Editions Take5 Wajdi MouawadNé en 1968 au Liban, Wajdi Mouawad a grandi en France avant de s’établir au Québec avec ses parents en 1983. Diplômé de l’École nationale de théâtre du Canada en 1991, il fonde avec Isabelle Leblanc le Théâtre Ô Parleur qu’il codirige de 1990 à 1999. Tout en signant plusieurs adaptations et mises en scène, il présente au public ses propres textes. En 1998, Willy Protagoras enfermé dans les toilettes est élue meilleure production à Montréal par l’Association québécoise des critiques de théâtre. La même année, il obtient un immense succès à Limoges avec Littoral, dont il réalisera lui-même une adaptation cinématographique en 2004. Cette pièce lui vaut aussi en 2005 le Molière du meilleur auteur francophone vivant, prix qu’il refuse en rappelant aux directeurs de théâtre leur devoir de lecture des manuscrits qui leur sont proposés. Littoral constitue le premier volet d’une quadrilogie s’articulant autour des thèmes de la guerre, de la mémoire et de la filiation, qui se poursuit avec Incendies (2003) et Forêts (2006). De 2000 à 2004, Wajdi Mouawad est directeur du Théâtre de Quat’Sous de Montréal. En 2005, il fonde avec Emmanuel Schwartz deux compagnies entièrement consacrées à la création, l’une au Québec, Abé Carré Cé Carré, et l’autre en France, Au Carré de l’hypoténuse. En 2007, il devient directeur artistique du Théâtre français du Centre national des Arts d’Ottawa. Parallèlement à sa brillante carrière de dramaturge, Wajdi Mouawad publie des romans, Visage retrouvé (2002), et écrit des textes qu’il diffuse à la radio et dans les journaux.

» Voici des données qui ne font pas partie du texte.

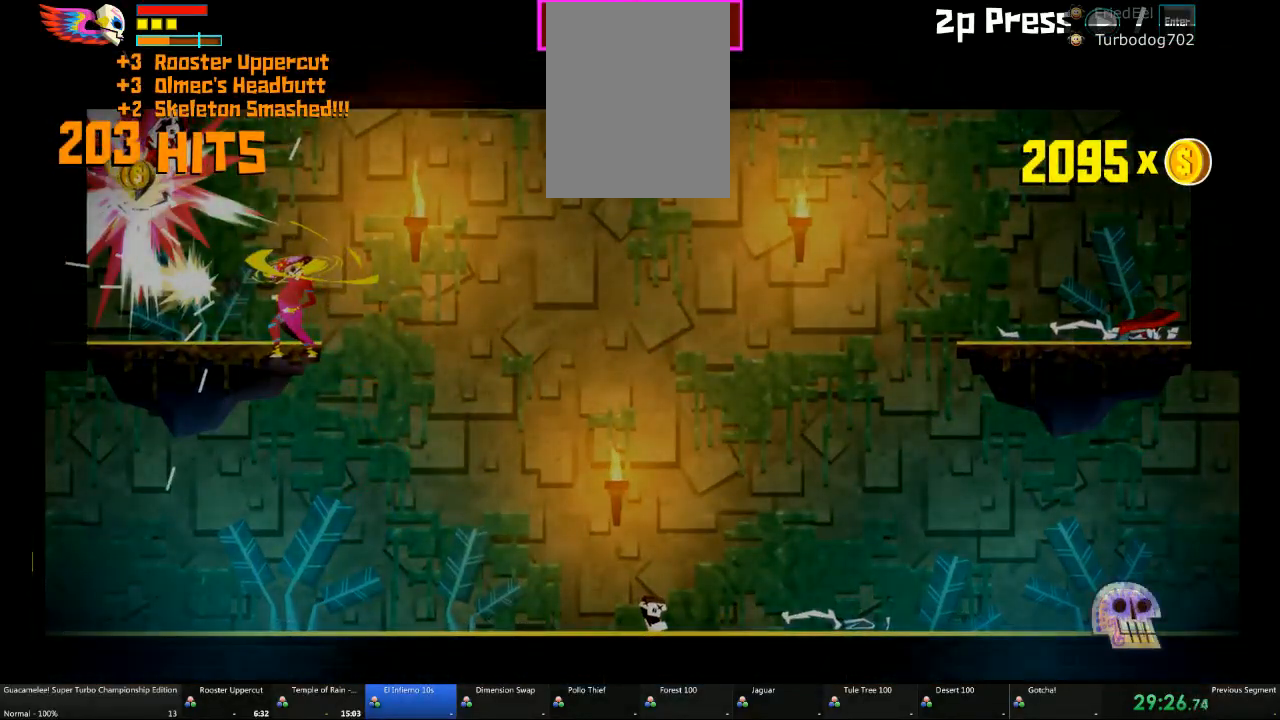
{"buttons": [], "left_stick": "right", "right_stick": "center", "events": []}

Durant la saison 2007-2008, il travaille en collaboration avec l’espace Malraux, de Chambéry, où il crée notamment Seuls. En juillet 2008, il présente cette pièce au Festival d’Avignon dont il est artiste associé en 2009. En 2010, il adapte la pièce de Tenessee Williams Un tramway nommé désir au Théâtre de l’Odéon, et joue dans Les Justes d’Albert Camus aux côtés d’Emmanuelle Béart au Théâtre de la Colline. Il a reçu de nombreux prix, le prix littéraire du Gouverneur général du Canada (2000), le prix Jacqueline-Déry-Mochon (2004). Il a été nommé chevalier de l’Ordre national des Arts et des Lettres par le gouvernement français (2002).

« L’exil c’est l’impossibilité de rattraper le retard » déclare Wajdi Mouawad dans son dernier spectacle Seuls. Cette phrase qui sonne comme un glas, incarne à elle seule une extrême lucidité chez l’auteur face aux événements qu’il a vécus : la guerre, le déracinement, la perte de la langue, le deuil de l’enfance, l’oubli des couleurs. Ses personnages lui ressemblent, ils sont très émouvants car ils se débattent avec des thèmes auxquels font face les êtres humains depuis l’aube des temps, l’amour, les passions destructrices, les guerres fratricides, l’errance. Il existe chez eux une grande vulnérabilité et une détermination d’aller jusqu’au bout des choses pour découvrir la vérité, faisant d’eux des héros malgré eux. « Libanais dans son enfance, français dans sa façon de penser, et québécois dans son théâtre », ainsi aime se définir l’écrivain. C’est certainement ce qui explique que ses pièces ont une dimension universelle et interpellent profondément. Comme le résume Stanislas Norley, « le théâtre de Wajdi Mouawad est un théâtre de l’intime aux formes épiques ».